Engineer Ken Yap has produced a clock project with a difference: It's claimed to be "irreproducible," thanks to its use of an unusual display salvaged from an old desktop computer with manual "Turbo" button and clock speed display.

"It started when I looked at an integrated LED display in my junk^Wspares box," Yap writes. "This came from an old 386/486 era PC and could display the clock frequency up to 99 MHz. As installed it displayed only two speeds, normal and turbo, selected by a push button switch. A quirk was that the digits were yellow but the MHz (which would have been permanently lit) were in red. I liked the dual colors."

"I wondered if I could make a clock display out of this. With only two digits I would have to multiplex hours and minutes. It occurred to me that I could display 12:34 as 12 H, followed by 34M. There was another quirk and that was the MHz part only had 7 "segments". The vertical bars of the M were a segment each. The v in the middle was another segment. Similarly for the vertical bars of the H. However the middle bar was joined with the top of the z, and the final segment was the < of the bottom of the z. This meant that I would always have a "hyphen" after the H, so 12:34 would be displayed as 12 H-, then 34M. I will call this a feature."

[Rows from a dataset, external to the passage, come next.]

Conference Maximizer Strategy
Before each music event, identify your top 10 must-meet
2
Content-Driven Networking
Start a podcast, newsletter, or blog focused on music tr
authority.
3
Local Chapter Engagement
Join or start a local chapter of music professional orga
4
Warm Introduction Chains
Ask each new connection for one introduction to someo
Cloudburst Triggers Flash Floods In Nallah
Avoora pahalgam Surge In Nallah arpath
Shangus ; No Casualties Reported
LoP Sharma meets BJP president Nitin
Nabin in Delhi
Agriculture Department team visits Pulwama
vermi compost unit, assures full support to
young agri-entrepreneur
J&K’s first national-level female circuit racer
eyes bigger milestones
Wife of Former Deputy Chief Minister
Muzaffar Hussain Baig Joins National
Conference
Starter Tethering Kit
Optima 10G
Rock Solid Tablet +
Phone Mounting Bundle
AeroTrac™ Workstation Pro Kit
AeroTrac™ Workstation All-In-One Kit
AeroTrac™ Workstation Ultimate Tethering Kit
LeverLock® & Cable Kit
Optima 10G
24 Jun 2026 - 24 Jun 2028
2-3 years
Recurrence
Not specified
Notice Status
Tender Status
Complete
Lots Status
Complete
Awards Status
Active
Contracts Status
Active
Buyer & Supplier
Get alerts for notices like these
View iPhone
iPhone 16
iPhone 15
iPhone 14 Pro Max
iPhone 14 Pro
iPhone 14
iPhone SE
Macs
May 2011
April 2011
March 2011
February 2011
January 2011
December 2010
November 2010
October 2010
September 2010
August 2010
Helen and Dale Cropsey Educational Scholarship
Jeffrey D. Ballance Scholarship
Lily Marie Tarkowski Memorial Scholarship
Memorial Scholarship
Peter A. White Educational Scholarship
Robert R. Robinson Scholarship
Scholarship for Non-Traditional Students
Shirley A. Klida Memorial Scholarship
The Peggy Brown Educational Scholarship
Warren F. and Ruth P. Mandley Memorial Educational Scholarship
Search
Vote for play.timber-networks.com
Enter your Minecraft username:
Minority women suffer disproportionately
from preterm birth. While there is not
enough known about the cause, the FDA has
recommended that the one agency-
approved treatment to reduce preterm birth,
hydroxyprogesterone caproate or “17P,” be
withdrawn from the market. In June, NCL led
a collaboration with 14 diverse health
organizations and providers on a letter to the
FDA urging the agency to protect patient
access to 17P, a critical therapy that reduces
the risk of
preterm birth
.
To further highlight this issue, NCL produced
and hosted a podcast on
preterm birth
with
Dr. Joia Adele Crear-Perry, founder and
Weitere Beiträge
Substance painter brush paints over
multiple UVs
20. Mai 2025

The hardware is primarily salvage, with an STM8 microcontroller coded in SDCC and using a ported standard peripherals library for the firmware. It's assembled on perfboard — "it's ugly," Yap admits, "and even worse on the other side" — and while Yap has provided enough information to technically reproduce the build it is only likely to work correctly without modification if you happen to have exactly the same display from exactly the same vintage PC in your bits box.

Full details are available on the project's Hackaday.io page.